Laboratory investigation of the effect of river widening and installation of submerged vanes simultaneously on bed load transport

Submerged vanes technique has been used for strengthening river bed, protection of river banks, decreasing erosion in the river bend, preventing penetration of river bed sediments to intake structures, correcting river cross section in the adjacent bridge bases. In the present research using an experimental model by changing different parameters related to submerged vanes, the way of transferring bed load was examined in a separate section.
The objective of this research is examination of the effect of submerged vanes on load convey in a separate section. For this purpose, the middle part of the flume was considered for creating separated and broadened section. From the beginning of the flume 0.7 meter with original width of the flume was considered as slowing down current for establishing a uniform current. After that, two glass boxes with 4 meters length, 0.075 meters width were used for decreasing flume width in higher part of the experimental cross section. Then 1.5 meter length with original width of flume was considered as experimental cross section. From the end of the experimental section to the end of the flume, the conditions of the upstream canal were repeated. After finishing experiment, the rate of sediment progression is recorded in experimental section. Also after finishing experiment, the experimental section is drained and using laser meter device in a 5×3 matrix, the topography of the sediments in experimental section is set. In these experiments, dimensions, angle, arrangement and length distance of submerged vanes change and its effect on vane performance were examined.
Examining the effect of vane dimensions on how to transfer bed load indicated that by increasing submerged vane dimensions, submerged vane performance parameter is also increased. So that it increased from 10 to 46 percent with increasing the dimensionless length from 0.19 to 0.38 in dimensionless height of 0.31. By increasing the ratio of the dimensionless length, the width distance between vanes is decreased and causes increase in effect domain of whirling currents and this causes whirling movement of sediments around submerged vanes and not forming sediment beds. This causes dispersion and accumulation of sediments around submerged plane and decreases the speed of transferring bed load. For detecting vane performance in different arrangements, eight experiments were conducted. submerged vane performance parameter was higher than zero in all arrangements indicates decreasing bed load transfer and also decreasing bed load progression distance in experimental cross section relation to the observing state. the more number of vanes in Z and parallel arrangement and influence of vortex flows cause that sediment transport velocity is decreased. Generally, experiment parameter varies between 7 to 25 percent. For detecting the effect of installation angle on submerged vanes performance, experiments included six angles. Results indicated that all of the installation angles have positive performance and the submerged vanes in 90 degrees in relation to approaching current showed the highest performance than other installation angles of submerged vanes that was 23 percent.
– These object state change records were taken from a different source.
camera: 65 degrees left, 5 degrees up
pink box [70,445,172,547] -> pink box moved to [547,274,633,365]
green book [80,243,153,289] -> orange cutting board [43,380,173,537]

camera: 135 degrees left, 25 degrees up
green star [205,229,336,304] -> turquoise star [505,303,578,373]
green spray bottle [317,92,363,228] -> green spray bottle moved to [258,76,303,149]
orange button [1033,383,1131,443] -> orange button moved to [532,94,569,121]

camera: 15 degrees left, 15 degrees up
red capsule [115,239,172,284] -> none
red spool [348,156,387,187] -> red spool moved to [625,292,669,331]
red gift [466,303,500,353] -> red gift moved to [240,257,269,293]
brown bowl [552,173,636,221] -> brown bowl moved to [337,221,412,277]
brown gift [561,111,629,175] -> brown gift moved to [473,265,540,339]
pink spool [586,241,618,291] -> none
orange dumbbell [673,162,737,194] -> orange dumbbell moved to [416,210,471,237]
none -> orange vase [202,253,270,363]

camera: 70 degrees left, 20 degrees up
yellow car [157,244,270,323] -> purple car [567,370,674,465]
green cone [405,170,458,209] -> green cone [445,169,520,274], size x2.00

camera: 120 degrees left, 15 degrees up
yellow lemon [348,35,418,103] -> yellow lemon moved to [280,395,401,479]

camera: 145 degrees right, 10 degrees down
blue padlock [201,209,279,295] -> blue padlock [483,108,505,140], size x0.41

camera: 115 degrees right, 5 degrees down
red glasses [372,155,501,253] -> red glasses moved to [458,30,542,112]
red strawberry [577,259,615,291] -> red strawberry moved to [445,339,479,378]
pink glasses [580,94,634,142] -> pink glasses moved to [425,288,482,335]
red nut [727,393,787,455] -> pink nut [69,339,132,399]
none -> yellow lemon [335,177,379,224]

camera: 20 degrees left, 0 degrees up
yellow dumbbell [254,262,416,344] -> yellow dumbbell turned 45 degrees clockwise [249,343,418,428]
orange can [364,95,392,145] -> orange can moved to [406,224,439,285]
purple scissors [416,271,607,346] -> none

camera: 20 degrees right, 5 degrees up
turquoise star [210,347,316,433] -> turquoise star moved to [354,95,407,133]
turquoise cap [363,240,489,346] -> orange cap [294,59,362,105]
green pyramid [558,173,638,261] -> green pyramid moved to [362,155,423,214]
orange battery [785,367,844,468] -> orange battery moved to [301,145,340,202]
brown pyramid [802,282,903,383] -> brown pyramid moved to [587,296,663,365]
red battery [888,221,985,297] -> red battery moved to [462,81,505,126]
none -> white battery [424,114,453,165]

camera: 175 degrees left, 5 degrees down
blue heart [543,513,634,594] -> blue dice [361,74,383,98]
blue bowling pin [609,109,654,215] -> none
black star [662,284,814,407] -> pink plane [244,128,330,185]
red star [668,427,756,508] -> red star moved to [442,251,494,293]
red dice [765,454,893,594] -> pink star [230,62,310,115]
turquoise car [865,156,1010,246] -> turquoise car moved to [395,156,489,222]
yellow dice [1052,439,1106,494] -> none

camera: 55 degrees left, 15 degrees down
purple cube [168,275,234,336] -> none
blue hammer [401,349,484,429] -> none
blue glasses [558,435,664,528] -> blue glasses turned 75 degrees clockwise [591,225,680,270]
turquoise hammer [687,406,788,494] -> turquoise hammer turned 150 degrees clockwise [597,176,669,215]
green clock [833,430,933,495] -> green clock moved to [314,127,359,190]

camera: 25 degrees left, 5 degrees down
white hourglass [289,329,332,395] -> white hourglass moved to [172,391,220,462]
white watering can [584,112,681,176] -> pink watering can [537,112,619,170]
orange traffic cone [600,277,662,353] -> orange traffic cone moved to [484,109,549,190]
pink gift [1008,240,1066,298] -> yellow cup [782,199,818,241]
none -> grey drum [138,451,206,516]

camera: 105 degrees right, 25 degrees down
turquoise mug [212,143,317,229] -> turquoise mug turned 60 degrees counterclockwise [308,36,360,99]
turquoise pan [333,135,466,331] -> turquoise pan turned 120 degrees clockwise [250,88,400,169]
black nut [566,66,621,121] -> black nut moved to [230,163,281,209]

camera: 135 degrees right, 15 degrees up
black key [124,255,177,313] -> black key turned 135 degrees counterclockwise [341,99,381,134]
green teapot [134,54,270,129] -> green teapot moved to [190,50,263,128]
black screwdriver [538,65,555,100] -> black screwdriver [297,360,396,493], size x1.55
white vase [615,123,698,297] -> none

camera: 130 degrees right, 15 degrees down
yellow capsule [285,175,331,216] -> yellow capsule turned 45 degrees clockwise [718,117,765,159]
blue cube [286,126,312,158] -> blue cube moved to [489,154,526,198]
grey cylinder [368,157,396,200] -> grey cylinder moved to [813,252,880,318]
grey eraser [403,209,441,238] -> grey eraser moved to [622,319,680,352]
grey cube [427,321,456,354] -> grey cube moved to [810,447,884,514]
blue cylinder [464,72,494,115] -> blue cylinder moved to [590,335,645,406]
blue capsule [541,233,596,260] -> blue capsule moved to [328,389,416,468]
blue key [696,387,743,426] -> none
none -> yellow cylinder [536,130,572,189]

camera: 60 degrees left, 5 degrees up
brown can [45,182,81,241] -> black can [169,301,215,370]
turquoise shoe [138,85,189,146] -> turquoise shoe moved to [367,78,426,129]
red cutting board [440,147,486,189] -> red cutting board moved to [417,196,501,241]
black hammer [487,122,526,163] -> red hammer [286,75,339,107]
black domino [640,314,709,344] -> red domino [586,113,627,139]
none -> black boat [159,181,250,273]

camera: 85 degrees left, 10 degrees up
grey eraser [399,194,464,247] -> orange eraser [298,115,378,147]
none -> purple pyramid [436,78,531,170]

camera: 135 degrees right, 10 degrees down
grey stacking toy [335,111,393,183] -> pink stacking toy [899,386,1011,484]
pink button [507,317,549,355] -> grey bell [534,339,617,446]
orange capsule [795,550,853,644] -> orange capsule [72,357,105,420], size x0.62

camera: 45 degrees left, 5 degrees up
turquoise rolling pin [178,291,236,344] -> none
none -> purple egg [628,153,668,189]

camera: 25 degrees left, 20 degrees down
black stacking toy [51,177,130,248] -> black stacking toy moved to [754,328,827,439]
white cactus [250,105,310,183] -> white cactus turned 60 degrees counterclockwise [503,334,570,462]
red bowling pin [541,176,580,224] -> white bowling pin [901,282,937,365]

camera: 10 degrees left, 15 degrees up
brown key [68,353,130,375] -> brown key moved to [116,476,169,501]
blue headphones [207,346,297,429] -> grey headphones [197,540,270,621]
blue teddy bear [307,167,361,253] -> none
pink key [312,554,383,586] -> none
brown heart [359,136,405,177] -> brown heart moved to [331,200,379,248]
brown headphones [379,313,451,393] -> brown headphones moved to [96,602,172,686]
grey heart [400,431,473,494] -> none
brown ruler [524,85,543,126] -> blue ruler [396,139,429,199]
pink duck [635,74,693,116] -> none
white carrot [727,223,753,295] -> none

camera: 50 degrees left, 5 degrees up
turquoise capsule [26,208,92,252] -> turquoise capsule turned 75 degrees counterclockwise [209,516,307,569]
In general, we can conclude that installation of submerged vanes in experimental phase causes change in progression velocity of sediments and change in sediment distribution pattern. Also the results indicated that increasing dimensions of submerged vanes causes decrease of sediment transfer and increase of sediment accumulation around the first row vanes. According to the results of arrangements, in convergent arrangement with 30 degrees to approaching current, the submerged vanes indicated the best performance. Also chess arrangement because of its rather high width distance in double rows of the vanes has not satisfactory performance.